● What you will do: Find each line of the material below in which the word "full" occurs, and return it.

● Information provided:
+-------+

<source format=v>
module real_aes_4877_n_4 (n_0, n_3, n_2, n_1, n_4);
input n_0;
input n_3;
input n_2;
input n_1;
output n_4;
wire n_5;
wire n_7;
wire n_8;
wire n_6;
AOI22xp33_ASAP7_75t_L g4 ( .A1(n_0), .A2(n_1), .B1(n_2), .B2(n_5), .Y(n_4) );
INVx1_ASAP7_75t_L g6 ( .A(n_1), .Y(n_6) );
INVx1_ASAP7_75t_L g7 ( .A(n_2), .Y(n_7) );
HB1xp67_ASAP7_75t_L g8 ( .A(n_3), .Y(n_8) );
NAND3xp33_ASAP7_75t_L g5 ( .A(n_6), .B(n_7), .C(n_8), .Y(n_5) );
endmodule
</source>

+-------+

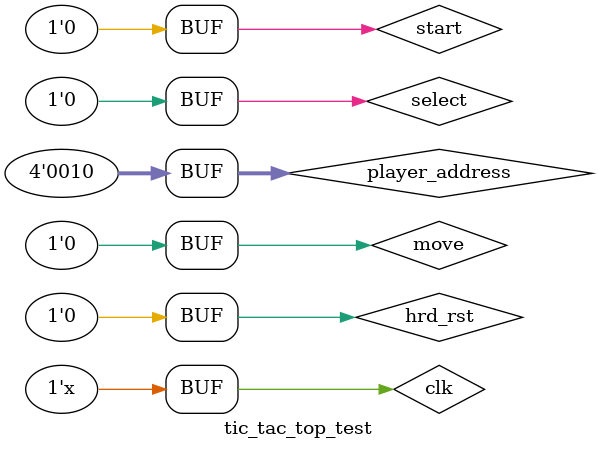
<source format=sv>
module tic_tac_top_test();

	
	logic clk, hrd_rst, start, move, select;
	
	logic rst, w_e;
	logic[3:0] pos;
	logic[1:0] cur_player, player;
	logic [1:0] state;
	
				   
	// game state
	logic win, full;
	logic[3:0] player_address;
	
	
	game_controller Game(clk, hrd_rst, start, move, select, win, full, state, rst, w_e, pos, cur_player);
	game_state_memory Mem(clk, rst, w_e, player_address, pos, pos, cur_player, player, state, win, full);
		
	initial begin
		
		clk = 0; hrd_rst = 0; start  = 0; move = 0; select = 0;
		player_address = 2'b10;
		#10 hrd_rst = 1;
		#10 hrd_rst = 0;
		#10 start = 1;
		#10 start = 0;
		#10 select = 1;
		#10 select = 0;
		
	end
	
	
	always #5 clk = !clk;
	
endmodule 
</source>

+-------+

● Expected answer:
	logic win, full;
	game_controller Game(clk, hrd_rst, start, move, select, win, full, state, rst, w_e, pos, cur_player);
	game_state_memory Mem(clk, rst, w_e, player_address, pos, pos, cur_player, player, state, win, full);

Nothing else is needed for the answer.